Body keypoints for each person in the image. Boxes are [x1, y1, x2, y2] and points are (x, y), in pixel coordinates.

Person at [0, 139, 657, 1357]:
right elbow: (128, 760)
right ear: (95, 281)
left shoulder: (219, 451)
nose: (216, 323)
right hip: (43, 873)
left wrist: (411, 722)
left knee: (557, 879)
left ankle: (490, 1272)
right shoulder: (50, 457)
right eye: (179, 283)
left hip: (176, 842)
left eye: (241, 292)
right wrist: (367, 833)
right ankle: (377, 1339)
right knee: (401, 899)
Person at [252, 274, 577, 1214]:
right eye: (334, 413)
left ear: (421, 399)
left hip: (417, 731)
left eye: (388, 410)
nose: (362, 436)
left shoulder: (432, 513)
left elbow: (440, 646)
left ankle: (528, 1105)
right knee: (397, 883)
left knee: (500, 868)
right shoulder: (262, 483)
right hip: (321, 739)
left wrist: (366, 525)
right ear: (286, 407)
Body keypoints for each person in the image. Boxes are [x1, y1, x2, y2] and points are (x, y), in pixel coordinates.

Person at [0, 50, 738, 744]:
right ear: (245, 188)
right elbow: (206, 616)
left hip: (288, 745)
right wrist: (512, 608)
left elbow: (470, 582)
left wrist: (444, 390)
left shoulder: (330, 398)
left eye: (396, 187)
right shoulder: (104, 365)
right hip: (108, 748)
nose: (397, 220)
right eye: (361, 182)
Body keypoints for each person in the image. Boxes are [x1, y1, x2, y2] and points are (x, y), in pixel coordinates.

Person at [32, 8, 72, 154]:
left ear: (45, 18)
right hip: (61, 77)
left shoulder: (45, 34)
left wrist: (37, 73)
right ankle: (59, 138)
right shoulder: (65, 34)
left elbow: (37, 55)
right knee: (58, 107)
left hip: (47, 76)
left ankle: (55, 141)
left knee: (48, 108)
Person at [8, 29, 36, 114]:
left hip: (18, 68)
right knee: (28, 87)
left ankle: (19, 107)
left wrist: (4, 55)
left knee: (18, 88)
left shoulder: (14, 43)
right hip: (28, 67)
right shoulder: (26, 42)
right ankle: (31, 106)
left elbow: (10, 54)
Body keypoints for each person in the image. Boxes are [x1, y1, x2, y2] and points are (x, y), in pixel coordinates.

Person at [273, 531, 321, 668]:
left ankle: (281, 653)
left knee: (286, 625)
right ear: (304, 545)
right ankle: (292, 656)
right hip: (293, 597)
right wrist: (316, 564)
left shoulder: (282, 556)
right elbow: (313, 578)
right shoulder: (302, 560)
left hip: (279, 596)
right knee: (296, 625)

· · · · · · ·

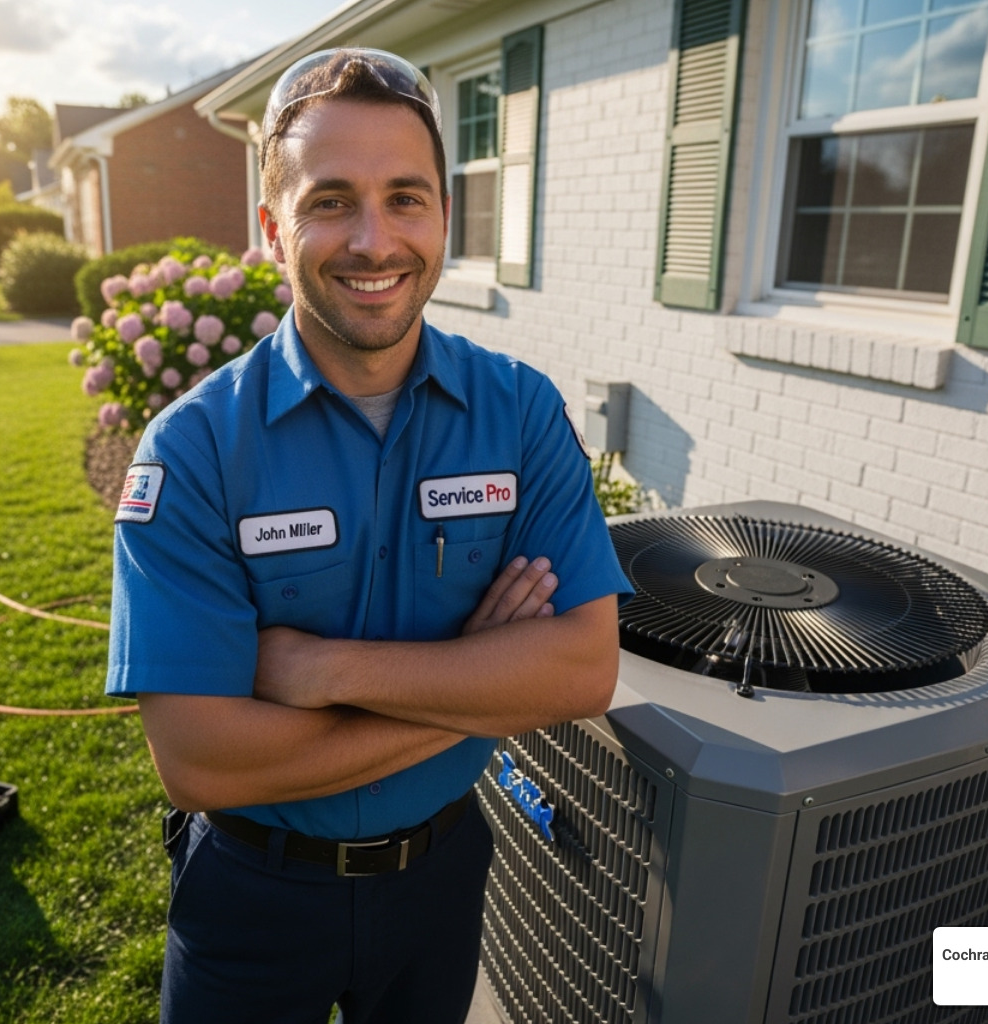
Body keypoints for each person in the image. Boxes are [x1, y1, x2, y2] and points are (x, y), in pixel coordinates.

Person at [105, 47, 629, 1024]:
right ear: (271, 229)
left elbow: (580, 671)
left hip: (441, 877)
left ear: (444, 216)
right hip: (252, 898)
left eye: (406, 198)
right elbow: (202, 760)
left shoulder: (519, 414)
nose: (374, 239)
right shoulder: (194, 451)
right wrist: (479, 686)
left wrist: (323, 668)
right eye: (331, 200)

· · · · · · ·

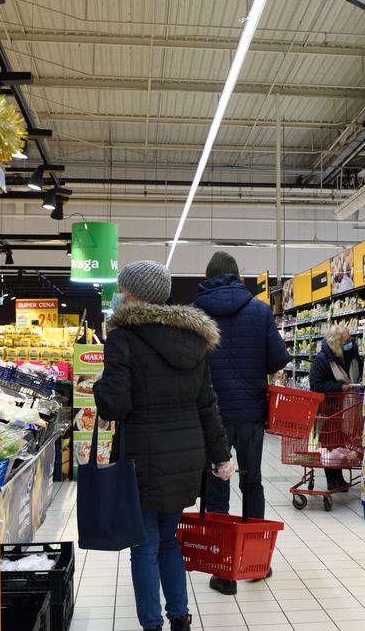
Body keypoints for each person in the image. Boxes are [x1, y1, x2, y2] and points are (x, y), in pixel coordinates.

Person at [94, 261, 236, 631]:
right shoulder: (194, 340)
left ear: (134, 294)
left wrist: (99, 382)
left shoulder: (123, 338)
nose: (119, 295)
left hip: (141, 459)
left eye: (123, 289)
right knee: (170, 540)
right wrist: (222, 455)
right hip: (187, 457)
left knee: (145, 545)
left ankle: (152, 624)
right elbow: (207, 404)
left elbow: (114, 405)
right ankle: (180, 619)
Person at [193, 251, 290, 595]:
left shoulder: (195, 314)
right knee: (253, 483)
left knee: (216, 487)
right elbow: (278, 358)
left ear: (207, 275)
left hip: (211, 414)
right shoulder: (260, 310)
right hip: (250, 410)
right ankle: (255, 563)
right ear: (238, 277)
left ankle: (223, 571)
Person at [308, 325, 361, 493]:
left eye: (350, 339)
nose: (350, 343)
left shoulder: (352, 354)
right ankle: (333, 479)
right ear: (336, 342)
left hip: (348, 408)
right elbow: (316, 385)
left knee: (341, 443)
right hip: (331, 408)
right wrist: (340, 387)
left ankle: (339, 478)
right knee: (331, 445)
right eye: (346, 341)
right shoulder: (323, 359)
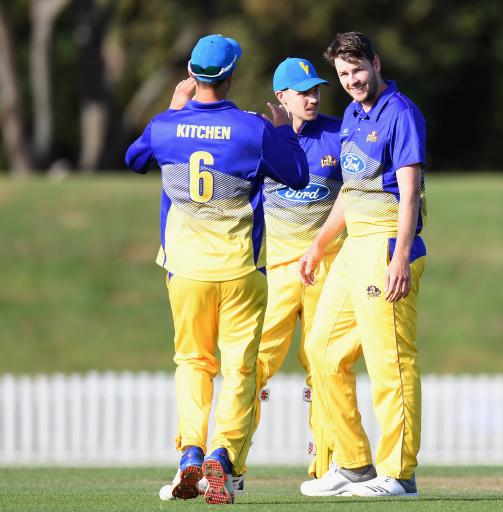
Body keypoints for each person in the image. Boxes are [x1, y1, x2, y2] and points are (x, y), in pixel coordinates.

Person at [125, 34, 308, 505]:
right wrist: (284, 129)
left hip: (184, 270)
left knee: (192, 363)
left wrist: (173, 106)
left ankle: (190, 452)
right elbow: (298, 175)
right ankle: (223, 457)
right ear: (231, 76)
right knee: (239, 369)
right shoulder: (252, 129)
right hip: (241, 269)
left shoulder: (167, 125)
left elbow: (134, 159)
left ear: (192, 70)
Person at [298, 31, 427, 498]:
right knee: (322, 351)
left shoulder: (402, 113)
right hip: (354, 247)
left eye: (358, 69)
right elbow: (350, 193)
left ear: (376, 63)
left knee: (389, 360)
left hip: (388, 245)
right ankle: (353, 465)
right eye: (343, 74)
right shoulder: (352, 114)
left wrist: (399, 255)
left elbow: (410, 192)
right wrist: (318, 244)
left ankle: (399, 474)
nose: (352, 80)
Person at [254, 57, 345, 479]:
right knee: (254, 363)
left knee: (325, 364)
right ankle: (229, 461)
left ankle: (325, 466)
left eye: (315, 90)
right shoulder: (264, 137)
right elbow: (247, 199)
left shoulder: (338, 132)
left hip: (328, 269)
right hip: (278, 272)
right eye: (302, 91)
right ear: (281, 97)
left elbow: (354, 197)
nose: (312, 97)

· · · · · · ·

* **Exercise requirements**:
Write out word for word the lines of the listing above from the line with "right elbow: (278, 358)" to the line with "right elbow: (247, 199)", taking in both of those lines but no pictures.

* **Written solution**:
right elbow: (278, 358)
left ear: (207, 275)
left hip: (211, 414)
right shoulder: (260, 310)
right hip: (250, 410)
right ankle: (255, 563)
right ear: (238, 277)
left ankle: (223, 571)
Person at [308, 325, 361, 493]:
left eye: (350, 339)
nose: (350, 343)
left shoulder: (352, 354)
right ankle: (333, 479)
right ear: (336, 342)
left hip: (348, 408)
right elbow: (316, 385)
left knee: (341, 443)
right hip: (331, 408)
right wrist: (340, 387)
left ankle: (339, 478)
right knee: (331, 445)
right eye: (346, 341)
right shoulder: (323, 359)
Body keypoints for each person in the image. Boxes are [x1, y1, x2, y2] and points are (x, y), in pixel coordinates.

Person at [125, 34, 308, 505]:
right wrist: (284, 129)
left hip: (184, 270)
left knee: (192, 363)
left wrist: (173, 106)
left ankle: (190, 452)
right elbow: (298, 175)
right ankle: (223, 457)
right ear: (231, 76)
right knee: (239, 369)
right shoulder: (252, 129)
right hip: (241, 269)
left shoulder: (167, 125)
left elbow: (134, 159)
left ear: (192, 70)
Person at [298, 31, 427, 498]:
right knee: (322, 351)
left shoulder: (402, 113)
right hip: (354, 247)
left eye: (358, 69)
right elbow: (350, 193)
left ear: (376, 63)
left knee: (389, 360)
left hip: (388, 245)
right ankle: (353, 465)
right eye: (343, 74)
right shoulder: (352, 114)
left wrist: (399, 255)
left elbow: (410, 192)
right wrist: (318, 244)
left ankle: (399, 474)
nose: (352, 80)
Person at [254, 57, 345, 479]:
right knee: (254, 363)
left knee: (325, 364)
right ankle: (229, 461)
left ankle: (325, 466)
left eye: (315, 90)
right shoulder: (264, 137)
right elbow: (247, 199)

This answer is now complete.